[Stored data]
# # # #
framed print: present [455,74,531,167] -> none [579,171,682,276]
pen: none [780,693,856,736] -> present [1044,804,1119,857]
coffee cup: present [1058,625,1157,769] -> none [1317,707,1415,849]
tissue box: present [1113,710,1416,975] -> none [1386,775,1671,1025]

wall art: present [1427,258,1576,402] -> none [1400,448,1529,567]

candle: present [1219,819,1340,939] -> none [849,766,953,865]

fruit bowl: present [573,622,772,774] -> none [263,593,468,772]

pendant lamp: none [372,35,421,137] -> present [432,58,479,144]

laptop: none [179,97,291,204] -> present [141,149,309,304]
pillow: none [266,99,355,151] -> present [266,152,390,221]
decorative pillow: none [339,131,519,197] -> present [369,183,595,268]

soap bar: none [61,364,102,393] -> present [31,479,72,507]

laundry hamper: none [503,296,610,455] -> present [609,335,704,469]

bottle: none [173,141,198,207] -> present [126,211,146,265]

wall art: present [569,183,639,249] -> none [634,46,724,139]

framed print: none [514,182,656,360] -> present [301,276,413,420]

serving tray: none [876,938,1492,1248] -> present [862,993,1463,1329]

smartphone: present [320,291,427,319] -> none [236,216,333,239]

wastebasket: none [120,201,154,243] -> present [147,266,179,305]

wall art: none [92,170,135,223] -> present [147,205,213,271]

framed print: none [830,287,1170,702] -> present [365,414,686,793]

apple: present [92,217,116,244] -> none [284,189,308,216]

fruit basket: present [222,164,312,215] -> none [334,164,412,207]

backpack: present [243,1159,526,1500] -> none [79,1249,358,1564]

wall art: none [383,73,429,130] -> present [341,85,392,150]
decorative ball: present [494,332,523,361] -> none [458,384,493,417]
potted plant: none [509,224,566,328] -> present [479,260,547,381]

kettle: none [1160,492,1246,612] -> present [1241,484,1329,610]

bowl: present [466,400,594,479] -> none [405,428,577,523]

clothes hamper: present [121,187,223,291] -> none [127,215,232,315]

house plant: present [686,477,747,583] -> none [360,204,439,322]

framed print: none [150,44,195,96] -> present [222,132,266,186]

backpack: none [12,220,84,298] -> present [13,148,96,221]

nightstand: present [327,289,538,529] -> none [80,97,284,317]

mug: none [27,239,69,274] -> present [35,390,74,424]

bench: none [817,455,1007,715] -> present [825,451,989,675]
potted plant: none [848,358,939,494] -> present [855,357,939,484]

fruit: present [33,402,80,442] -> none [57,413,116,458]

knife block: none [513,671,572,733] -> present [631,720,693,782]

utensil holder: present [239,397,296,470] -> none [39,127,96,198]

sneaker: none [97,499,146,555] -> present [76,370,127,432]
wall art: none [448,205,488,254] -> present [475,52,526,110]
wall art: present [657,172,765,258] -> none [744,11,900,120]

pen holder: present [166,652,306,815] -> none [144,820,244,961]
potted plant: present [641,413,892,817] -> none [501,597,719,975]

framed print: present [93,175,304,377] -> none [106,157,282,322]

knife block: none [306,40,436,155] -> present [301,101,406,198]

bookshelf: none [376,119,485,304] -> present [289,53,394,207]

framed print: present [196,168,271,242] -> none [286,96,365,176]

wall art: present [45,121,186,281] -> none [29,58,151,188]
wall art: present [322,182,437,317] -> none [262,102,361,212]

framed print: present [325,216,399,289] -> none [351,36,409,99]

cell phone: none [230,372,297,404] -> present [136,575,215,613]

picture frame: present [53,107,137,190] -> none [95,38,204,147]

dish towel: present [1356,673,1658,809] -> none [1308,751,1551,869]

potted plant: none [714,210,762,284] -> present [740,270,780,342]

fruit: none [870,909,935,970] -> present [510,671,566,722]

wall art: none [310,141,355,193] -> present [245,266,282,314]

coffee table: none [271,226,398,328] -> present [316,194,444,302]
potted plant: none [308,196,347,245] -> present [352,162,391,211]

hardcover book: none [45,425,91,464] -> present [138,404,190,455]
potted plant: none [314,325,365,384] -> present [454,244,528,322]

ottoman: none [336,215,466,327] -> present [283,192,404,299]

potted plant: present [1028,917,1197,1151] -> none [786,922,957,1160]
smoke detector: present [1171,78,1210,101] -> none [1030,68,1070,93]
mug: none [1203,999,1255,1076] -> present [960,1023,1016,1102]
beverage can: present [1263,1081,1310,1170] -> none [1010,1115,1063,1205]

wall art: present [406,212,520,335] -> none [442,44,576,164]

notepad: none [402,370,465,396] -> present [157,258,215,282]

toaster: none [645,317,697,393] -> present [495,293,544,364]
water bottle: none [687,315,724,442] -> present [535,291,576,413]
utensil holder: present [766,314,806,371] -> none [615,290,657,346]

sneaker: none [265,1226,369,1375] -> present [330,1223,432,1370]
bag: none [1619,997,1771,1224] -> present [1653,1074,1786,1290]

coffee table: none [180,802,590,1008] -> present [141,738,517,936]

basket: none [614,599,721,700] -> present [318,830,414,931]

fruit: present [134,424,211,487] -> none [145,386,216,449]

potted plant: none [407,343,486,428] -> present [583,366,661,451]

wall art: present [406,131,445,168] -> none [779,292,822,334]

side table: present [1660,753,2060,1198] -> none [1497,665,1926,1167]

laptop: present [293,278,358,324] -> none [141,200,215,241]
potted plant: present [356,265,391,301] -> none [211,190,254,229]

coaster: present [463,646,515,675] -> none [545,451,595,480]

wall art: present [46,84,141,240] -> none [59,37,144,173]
# # # #
» Exercise instructions
Repeat, exactly as they stand above, the lines from the line with "bench: none [817,455,1007,715]" to the line with "knife block: none [513,671,572,733]", both lines included.

» Reply to the task
bench: none [817,455,1007,715] -> present [825,451,989,675]
potted plant: none [848,358,939,494] -> present [855,357,939,484]

fruit: present [33,402,80,442] -> none [57,413,116,458]

knife block: none [513,671,572,733] -> present [631,720,693,782]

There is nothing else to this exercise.